Action item –
Scan the data below and state how many of its lines contain the word "este", giving only the figure.

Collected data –
== == ==

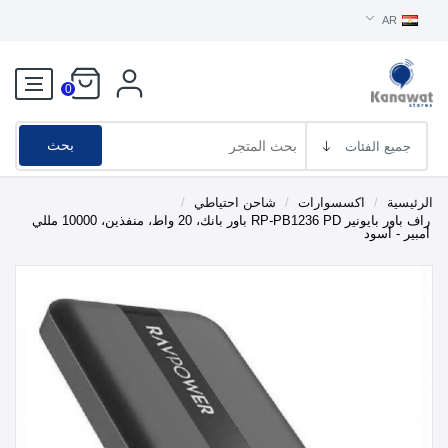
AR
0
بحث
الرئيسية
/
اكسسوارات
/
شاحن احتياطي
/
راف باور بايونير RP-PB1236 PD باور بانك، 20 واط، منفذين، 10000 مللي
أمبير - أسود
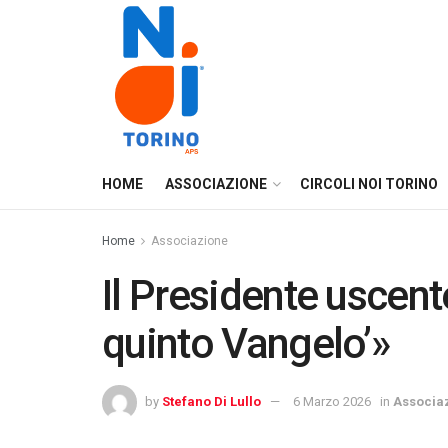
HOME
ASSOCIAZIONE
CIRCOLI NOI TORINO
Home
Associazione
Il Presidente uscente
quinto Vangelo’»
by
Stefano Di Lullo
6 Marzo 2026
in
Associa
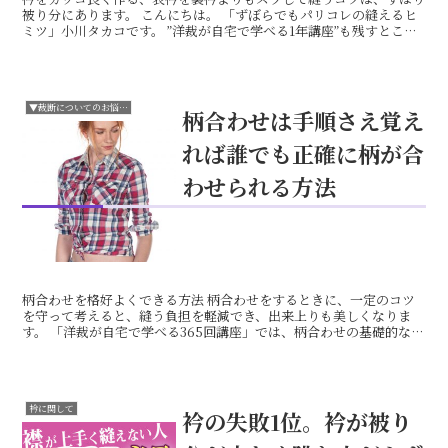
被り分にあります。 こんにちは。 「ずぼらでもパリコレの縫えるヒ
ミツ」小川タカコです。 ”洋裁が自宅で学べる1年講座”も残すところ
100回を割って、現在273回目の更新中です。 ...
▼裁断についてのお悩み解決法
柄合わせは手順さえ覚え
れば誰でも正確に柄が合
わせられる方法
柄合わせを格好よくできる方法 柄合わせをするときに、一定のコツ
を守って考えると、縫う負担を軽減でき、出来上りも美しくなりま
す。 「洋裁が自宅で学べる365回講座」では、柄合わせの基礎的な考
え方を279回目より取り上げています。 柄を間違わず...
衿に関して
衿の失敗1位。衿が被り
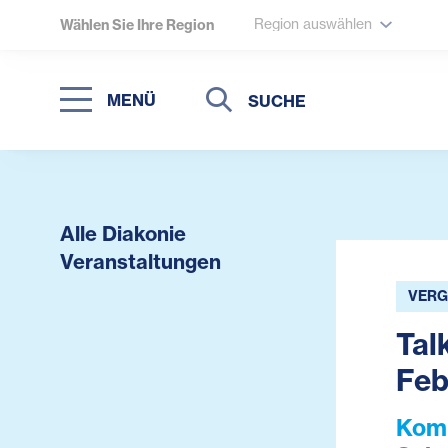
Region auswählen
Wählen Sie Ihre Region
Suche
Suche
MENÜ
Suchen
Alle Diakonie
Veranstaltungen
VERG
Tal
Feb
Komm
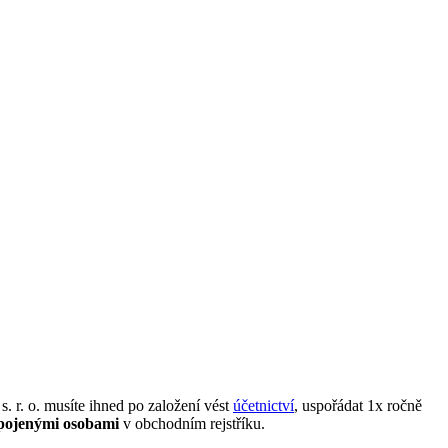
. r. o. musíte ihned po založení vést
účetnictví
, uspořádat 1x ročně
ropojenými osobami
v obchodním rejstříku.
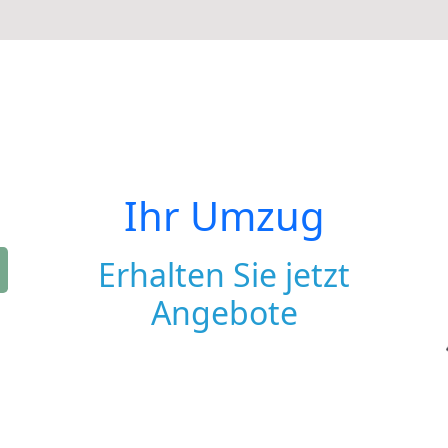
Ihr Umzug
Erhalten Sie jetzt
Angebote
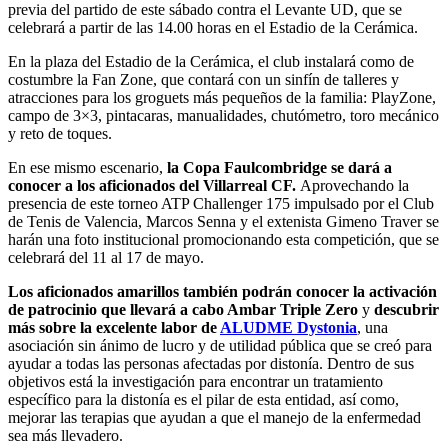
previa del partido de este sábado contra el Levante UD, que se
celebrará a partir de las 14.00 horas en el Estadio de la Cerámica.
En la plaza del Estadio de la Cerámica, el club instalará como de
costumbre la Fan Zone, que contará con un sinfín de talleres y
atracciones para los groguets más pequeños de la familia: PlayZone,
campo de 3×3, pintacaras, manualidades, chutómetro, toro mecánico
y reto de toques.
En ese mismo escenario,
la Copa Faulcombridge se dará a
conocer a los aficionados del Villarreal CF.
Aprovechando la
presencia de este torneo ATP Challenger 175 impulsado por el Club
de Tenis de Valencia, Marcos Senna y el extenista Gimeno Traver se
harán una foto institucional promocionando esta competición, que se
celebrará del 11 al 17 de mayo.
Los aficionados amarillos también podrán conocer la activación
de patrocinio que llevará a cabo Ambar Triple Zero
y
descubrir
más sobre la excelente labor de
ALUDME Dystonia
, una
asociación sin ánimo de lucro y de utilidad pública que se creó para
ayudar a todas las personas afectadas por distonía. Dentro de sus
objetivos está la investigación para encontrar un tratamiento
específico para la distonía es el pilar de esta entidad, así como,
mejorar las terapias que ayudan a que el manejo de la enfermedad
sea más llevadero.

== == ==

Result of the exercise –
2